> [WORK TO COMPLETE]
Please copy the material below word for word, from its first line through the line containing "locality: Top of Kitumbaromo Hill.", including both.
#### EXTRACTED RECORDS
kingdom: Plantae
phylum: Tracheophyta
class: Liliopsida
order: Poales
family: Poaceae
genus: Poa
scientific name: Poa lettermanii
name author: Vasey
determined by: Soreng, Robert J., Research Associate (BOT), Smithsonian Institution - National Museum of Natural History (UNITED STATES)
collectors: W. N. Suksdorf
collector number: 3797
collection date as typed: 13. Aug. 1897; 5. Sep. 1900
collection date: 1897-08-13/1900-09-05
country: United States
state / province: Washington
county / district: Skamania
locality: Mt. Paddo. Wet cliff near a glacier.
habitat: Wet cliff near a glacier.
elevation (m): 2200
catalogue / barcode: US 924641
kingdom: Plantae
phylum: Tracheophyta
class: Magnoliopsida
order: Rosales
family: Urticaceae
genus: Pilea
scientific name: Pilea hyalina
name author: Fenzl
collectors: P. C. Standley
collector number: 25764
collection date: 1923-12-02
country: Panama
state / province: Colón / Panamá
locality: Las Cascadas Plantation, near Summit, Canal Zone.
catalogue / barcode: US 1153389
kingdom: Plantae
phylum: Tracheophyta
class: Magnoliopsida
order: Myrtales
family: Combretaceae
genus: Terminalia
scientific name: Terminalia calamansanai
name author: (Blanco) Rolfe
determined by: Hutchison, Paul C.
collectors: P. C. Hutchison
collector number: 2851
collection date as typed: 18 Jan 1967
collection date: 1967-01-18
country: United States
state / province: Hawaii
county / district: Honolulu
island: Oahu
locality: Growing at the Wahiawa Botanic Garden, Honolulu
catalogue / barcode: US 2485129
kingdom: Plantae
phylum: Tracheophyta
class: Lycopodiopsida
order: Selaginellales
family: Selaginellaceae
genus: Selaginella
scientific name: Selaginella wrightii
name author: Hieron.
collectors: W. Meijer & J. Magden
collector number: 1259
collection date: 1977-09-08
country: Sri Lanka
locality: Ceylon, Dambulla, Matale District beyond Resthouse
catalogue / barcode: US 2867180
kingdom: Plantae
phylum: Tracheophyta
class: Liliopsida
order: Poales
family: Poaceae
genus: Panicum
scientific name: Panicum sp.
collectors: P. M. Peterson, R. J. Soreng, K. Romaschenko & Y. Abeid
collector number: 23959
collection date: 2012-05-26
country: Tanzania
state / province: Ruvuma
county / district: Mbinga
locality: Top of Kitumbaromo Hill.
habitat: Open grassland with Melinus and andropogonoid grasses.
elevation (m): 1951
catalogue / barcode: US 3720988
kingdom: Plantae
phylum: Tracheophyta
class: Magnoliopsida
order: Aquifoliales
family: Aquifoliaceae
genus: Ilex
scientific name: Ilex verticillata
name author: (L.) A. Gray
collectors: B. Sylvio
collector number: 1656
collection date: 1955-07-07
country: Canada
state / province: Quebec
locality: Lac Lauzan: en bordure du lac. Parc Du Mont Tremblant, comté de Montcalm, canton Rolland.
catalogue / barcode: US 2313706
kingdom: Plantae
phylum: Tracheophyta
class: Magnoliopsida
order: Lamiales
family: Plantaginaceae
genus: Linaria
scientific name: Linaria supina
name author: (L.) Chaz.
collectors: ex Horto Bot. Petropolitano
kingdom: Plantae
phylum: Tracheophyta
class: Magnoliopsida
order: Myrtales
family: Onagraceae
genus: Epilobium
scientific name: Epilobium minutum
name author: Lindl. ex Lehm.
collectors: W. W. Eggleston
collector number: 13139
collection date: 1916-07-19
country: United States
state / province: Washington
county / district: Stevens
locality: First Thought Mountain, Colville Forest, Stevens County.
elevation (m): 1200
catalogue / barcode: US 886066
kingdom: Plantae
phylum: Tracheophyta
########
> [TASK OUTPUT]
kingdom: Plantae
phylum: Tracheophyta
class: Liliopsida
order: Poales
family: Poaceae
genus: Poa
scientific name: Poa lettermanii
name author: Vasey
determined by: Soreng, Robert J., Research Associate (BOT), Smithsonian Institution - National Museum of Natural History (UNITED STATES)
collectors: W. N. Suksdorf
collector number: 3797
collection date as typed: 13. Aug. 1897; 5. Sep. 1900
collection date: 1897-08-13/1900-09-05
country: United States
state / province: Washington
county / district: Skamania
locality: Mt. Paddo. Wet cliff near a glacier.
habitat: Wet cliff near a glacier.
elevation (m): 2200
catalogue / barcode: US 924641
kingdom: Plantae
phylum: Tracheophyta
class: Magnoliopsida
order: Rosales
family: Urticaceae
genus: Pilea
scientific name: Pilea hyalina
name author: Fenzl
collectors: P. C. Standley
collector number: 25764
collection date: 1923-12-02
country: Panama
state / province: Colón / Panamá
locality: Las Cascadas Plantation, near Summit, Canal Zone.
catalogue / barcode: US 1153389
kingdom: Plantae
phylum: Tracheophyta
class: Magnoliopsida
order: Myrtales
family: Combretaceae
genus: Terminalia
scientific name: Terminalia calamansanai
name author: (Blanco) Rolfe
determined by: Hutchison, Paul C.
collectors: P. C. Hutchison
collector number: 2851
collection date as typed: 18 Jan 1967
collection date: 1967-01-18
country: United States
state / province: Hawaii
county / district: Honolulu
island: Oahu
locality: Growing at the Wahiawa Botanic Garden, Honolulu
catalogue / barcode: US 2485129
kingdom: Plantae
phylum: Tracheophyta
class: Lycopodiopsida
order: Selaginellales
family: Selaginellaceae
genus: Selaginella
scientific name: Selaginella wrightii
name author: Hieron.
collectors: W. Meijer & J. Magden
collector number: 1259
collection date: 1977-09-08
country: Sri Lanka
locality: Ceylon, Dambulla, Matale District beyond Resthouse
catalogue / barcode: US 2867180
kingdom: Plantae
phylum: Tracheophyta
class: Liliopsida
order: Poales
family: Poaceae
genus: Panicum
scientific name: Panicum sp.
collectors: P. M. Peterson, R. J. Soreng, K. Romaschenko & Y. Abeid
collector number: 23959
collection date: 2012-05-26
country: Tanzania
state / province: Ruvuma
county / district: Mbinga
locality: Top of Kitumbaromo Hill.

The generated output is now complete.